-- What you need to do --
1. Reproduce the passage of the text about Pam Martinez's sentence from "CA ATTORNEY GENERAL" up to and including "toolbox worth $30.".
2. Carry on the account of Pam Martinez's sentence, starting after its last sentence.

-- Reading text --
CA ATTORNEY GENERAL SPENDS $2 MILLION TO GET 65 MORE DAYS IN PRISON FOR WOMAN WHO ALREADY SERVED 7 YEARS FOR THEFT OF $30 TOOL BOX

PAM MARTINEZ

On July 9, 1996, Pam Martinez was sentenced to 25 years to life under California’s three strikes law. She was convicted of petty theft with a prior after allegedly stealing a used toolbox worth $30.

In July 1999, Pam's conviction was reversed because of ineffective counsel and her sentence vacated. Charges were reinstated, and a new trial was ordered. A Superior Court judge struck a prior strike resulting from a 1978 plea bargain and offered a sentence of nine years for the tool box theft. Not willing to risk another sentence of 25 to life, Martinez accepted the plea bargain.

The CA Appellate Court ordered that the three years already served under the 1996 invalid conviction should be calculated as pre-trial credit rather than post-trial credit, and Pam was released on October 24, 2001 after serving a total of seven years. Having paid a heavy debt for a $30 theft, Pam began to rebuild her life.

And that’s where the story could have ended, but it didn’t. Prosecutors were unhappy with Pam's release and appealed to the California Supreme Court, claiming that the three years she served before her retrial should have been considered post-trial credits. Calculated in that manner, the State's Attorney said Martinez still owed the California Corrections Department sixty-five days of incarceration.

The California Supreme Court agreed with the state's attorney and has ordered Pam to be re-incarcerated for the additional 65 days. Martinez’estimate of the states price tag for the two-and-a-half years of appeals and re-incarceration:over: 2 million dollars.

-- Supplied data --
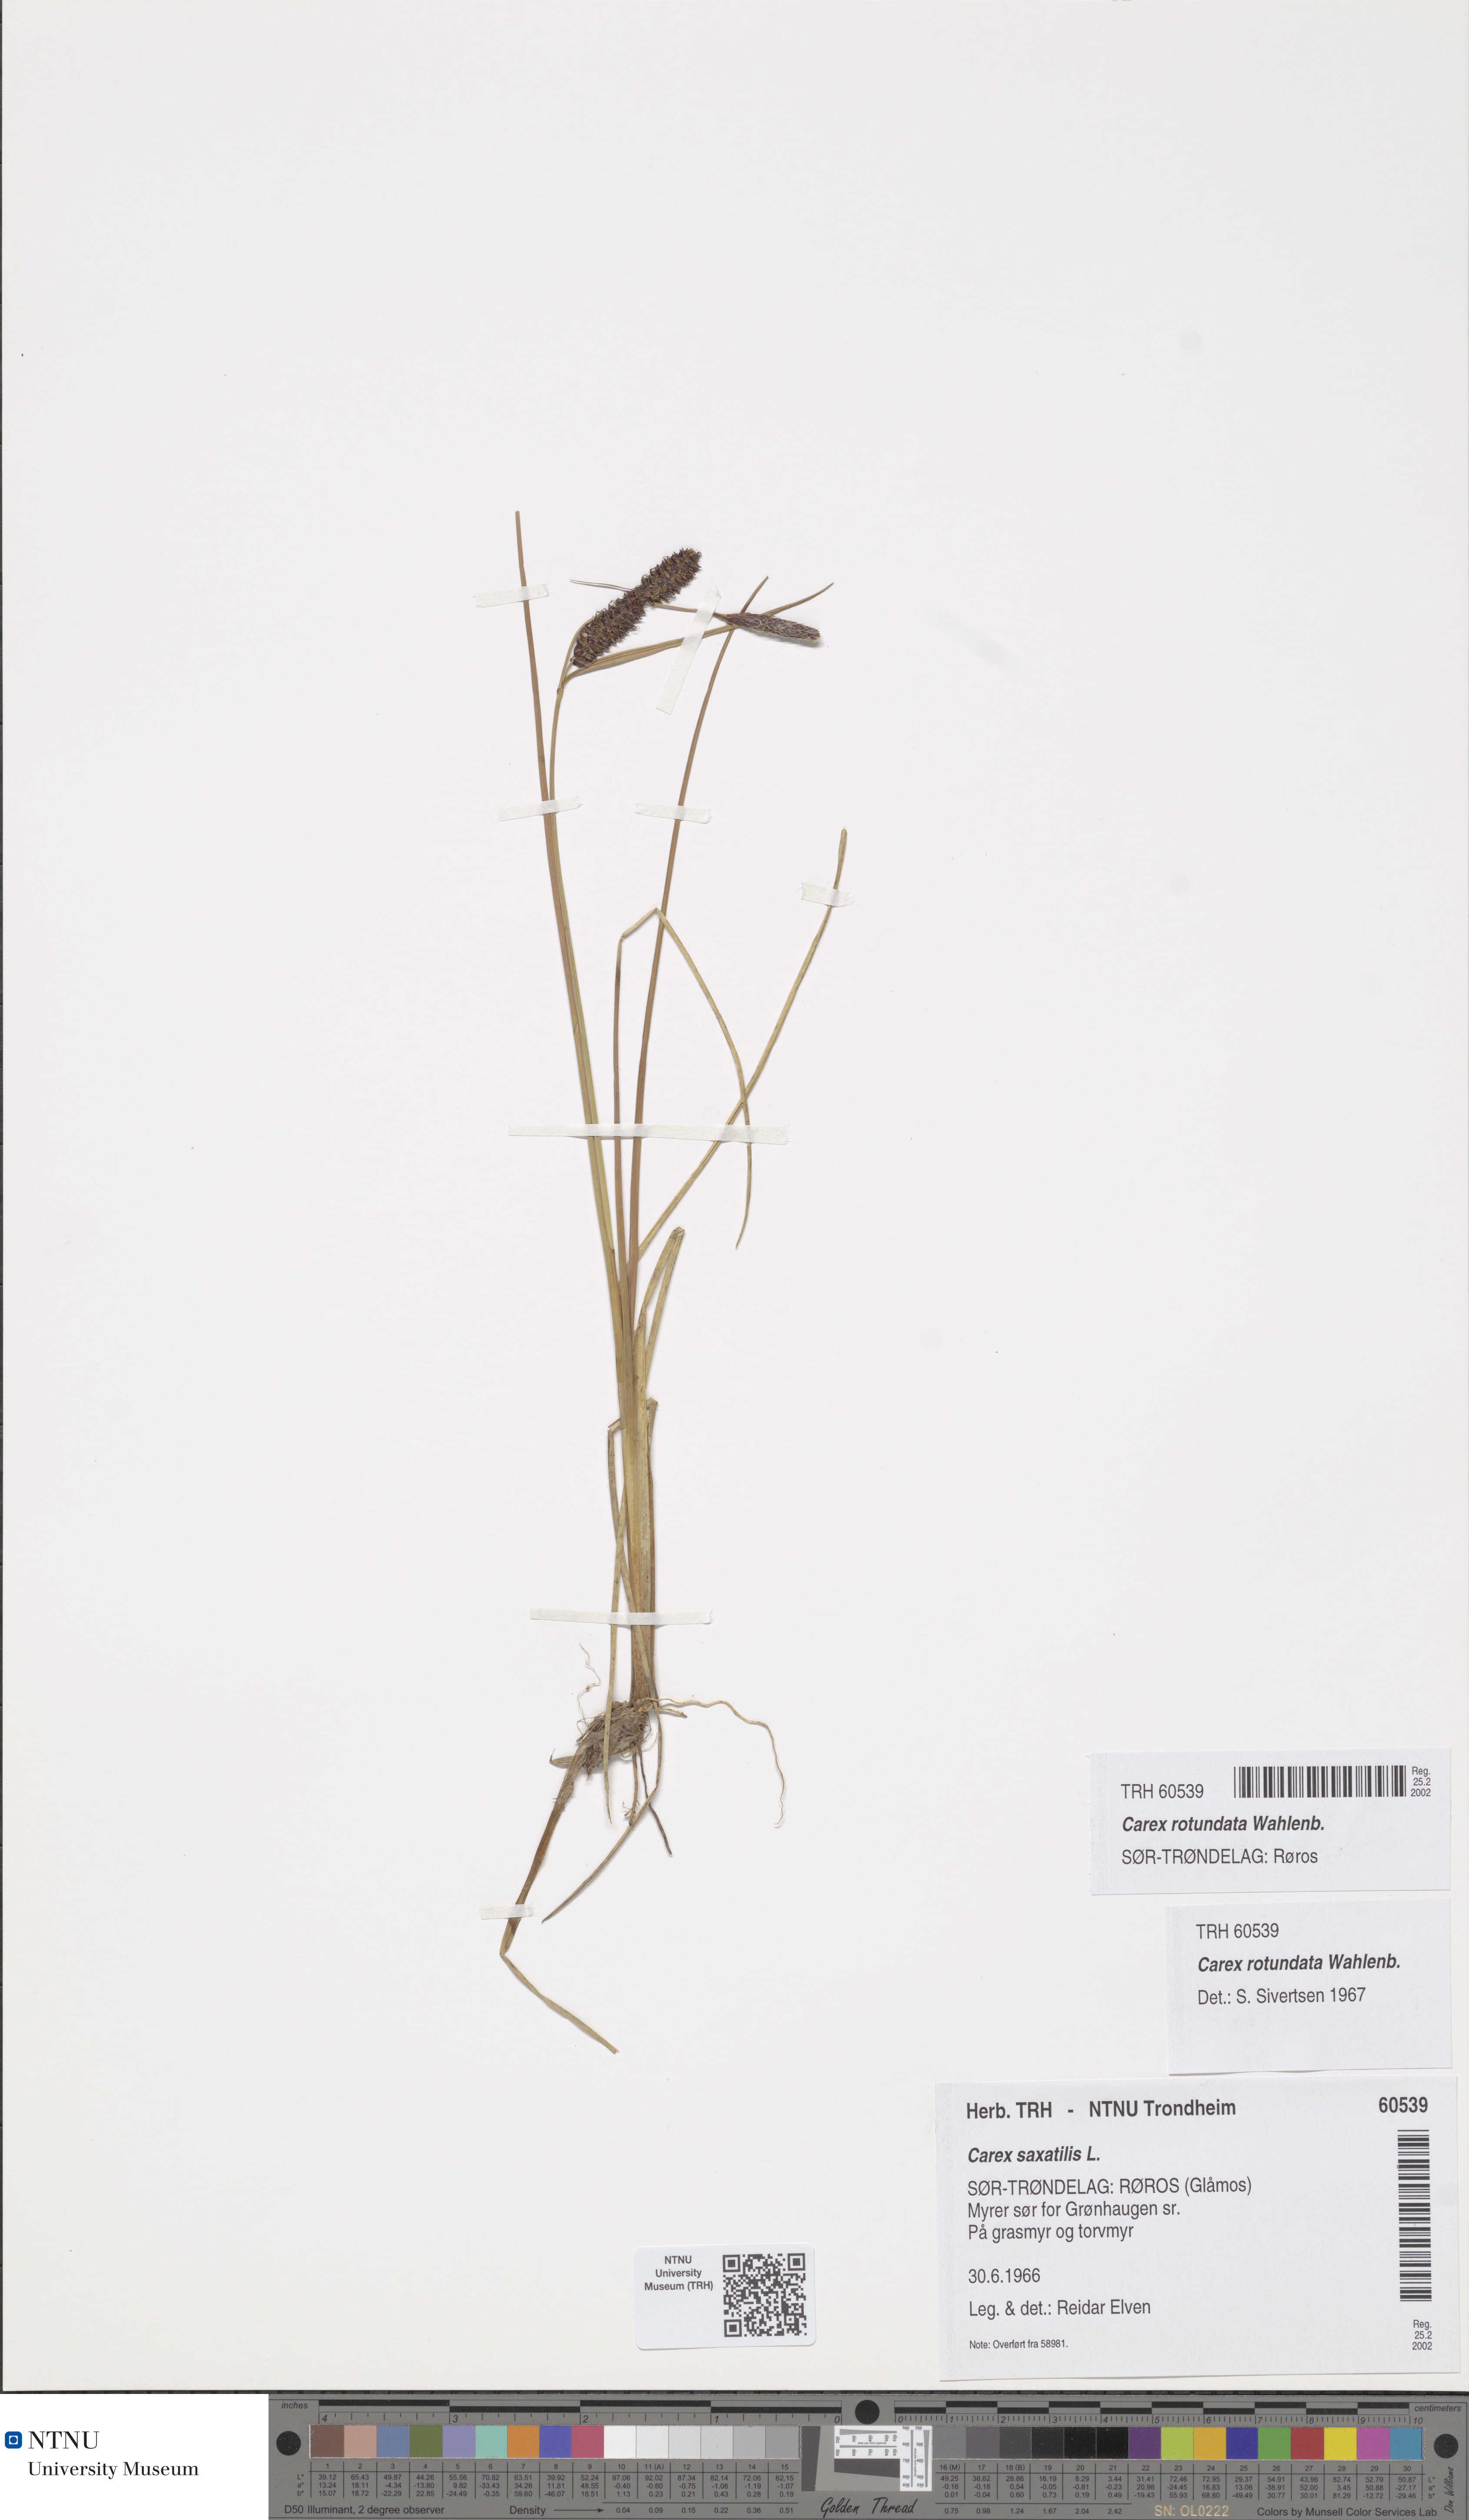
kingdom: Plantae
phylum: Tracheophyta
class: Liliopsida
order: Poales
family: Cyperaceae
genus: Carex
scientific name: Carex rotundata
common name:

-- Task responses --
1.
CA ATTORNEY GENERAL SPENDS $2 MILLION TO GET 65 MORE DAYS IN PRISON FOR WOMAN WHO ALREADY SERVED 7 YEARS FOR THEFT OF $30 TOOL BOX

PAM MARTINEZ

On July 9, 1996, Pam Martinez was sentenced to 25 years to life under California’s three strikes law. She was convicted of petty theft with a prior after allegedly stealing a used toolbox worth $30.

2.
After her release from prison over two years ago, Pam rented an apartment and has held steady employment. She is proud of her job at Home Depot where her supportive managers and coworkers say they cannot believe that they are witnessing this injustice first-hand.

Pam is two months shy of her one-year anniversary at Home Depot which would allow her a leave of absence, a continuance of health benefits and a raise. Instead, Pam will lose her job, and when - and if - she is released in the agreed upon 65 days, she will have to start all over again, again.

Pam will return to court on Friday, February 27th where she will ask for a one-month continuance so that she can put her affairs in order. If her request is denied, Pam will be taken into custody and re-incarcerated then and there. Friends and community leaders will hold a rally and press conference at 9AM on Friday, February 27th in front of the Los Angeles Suprerior Court at 11701 S. La Cienega, 90045.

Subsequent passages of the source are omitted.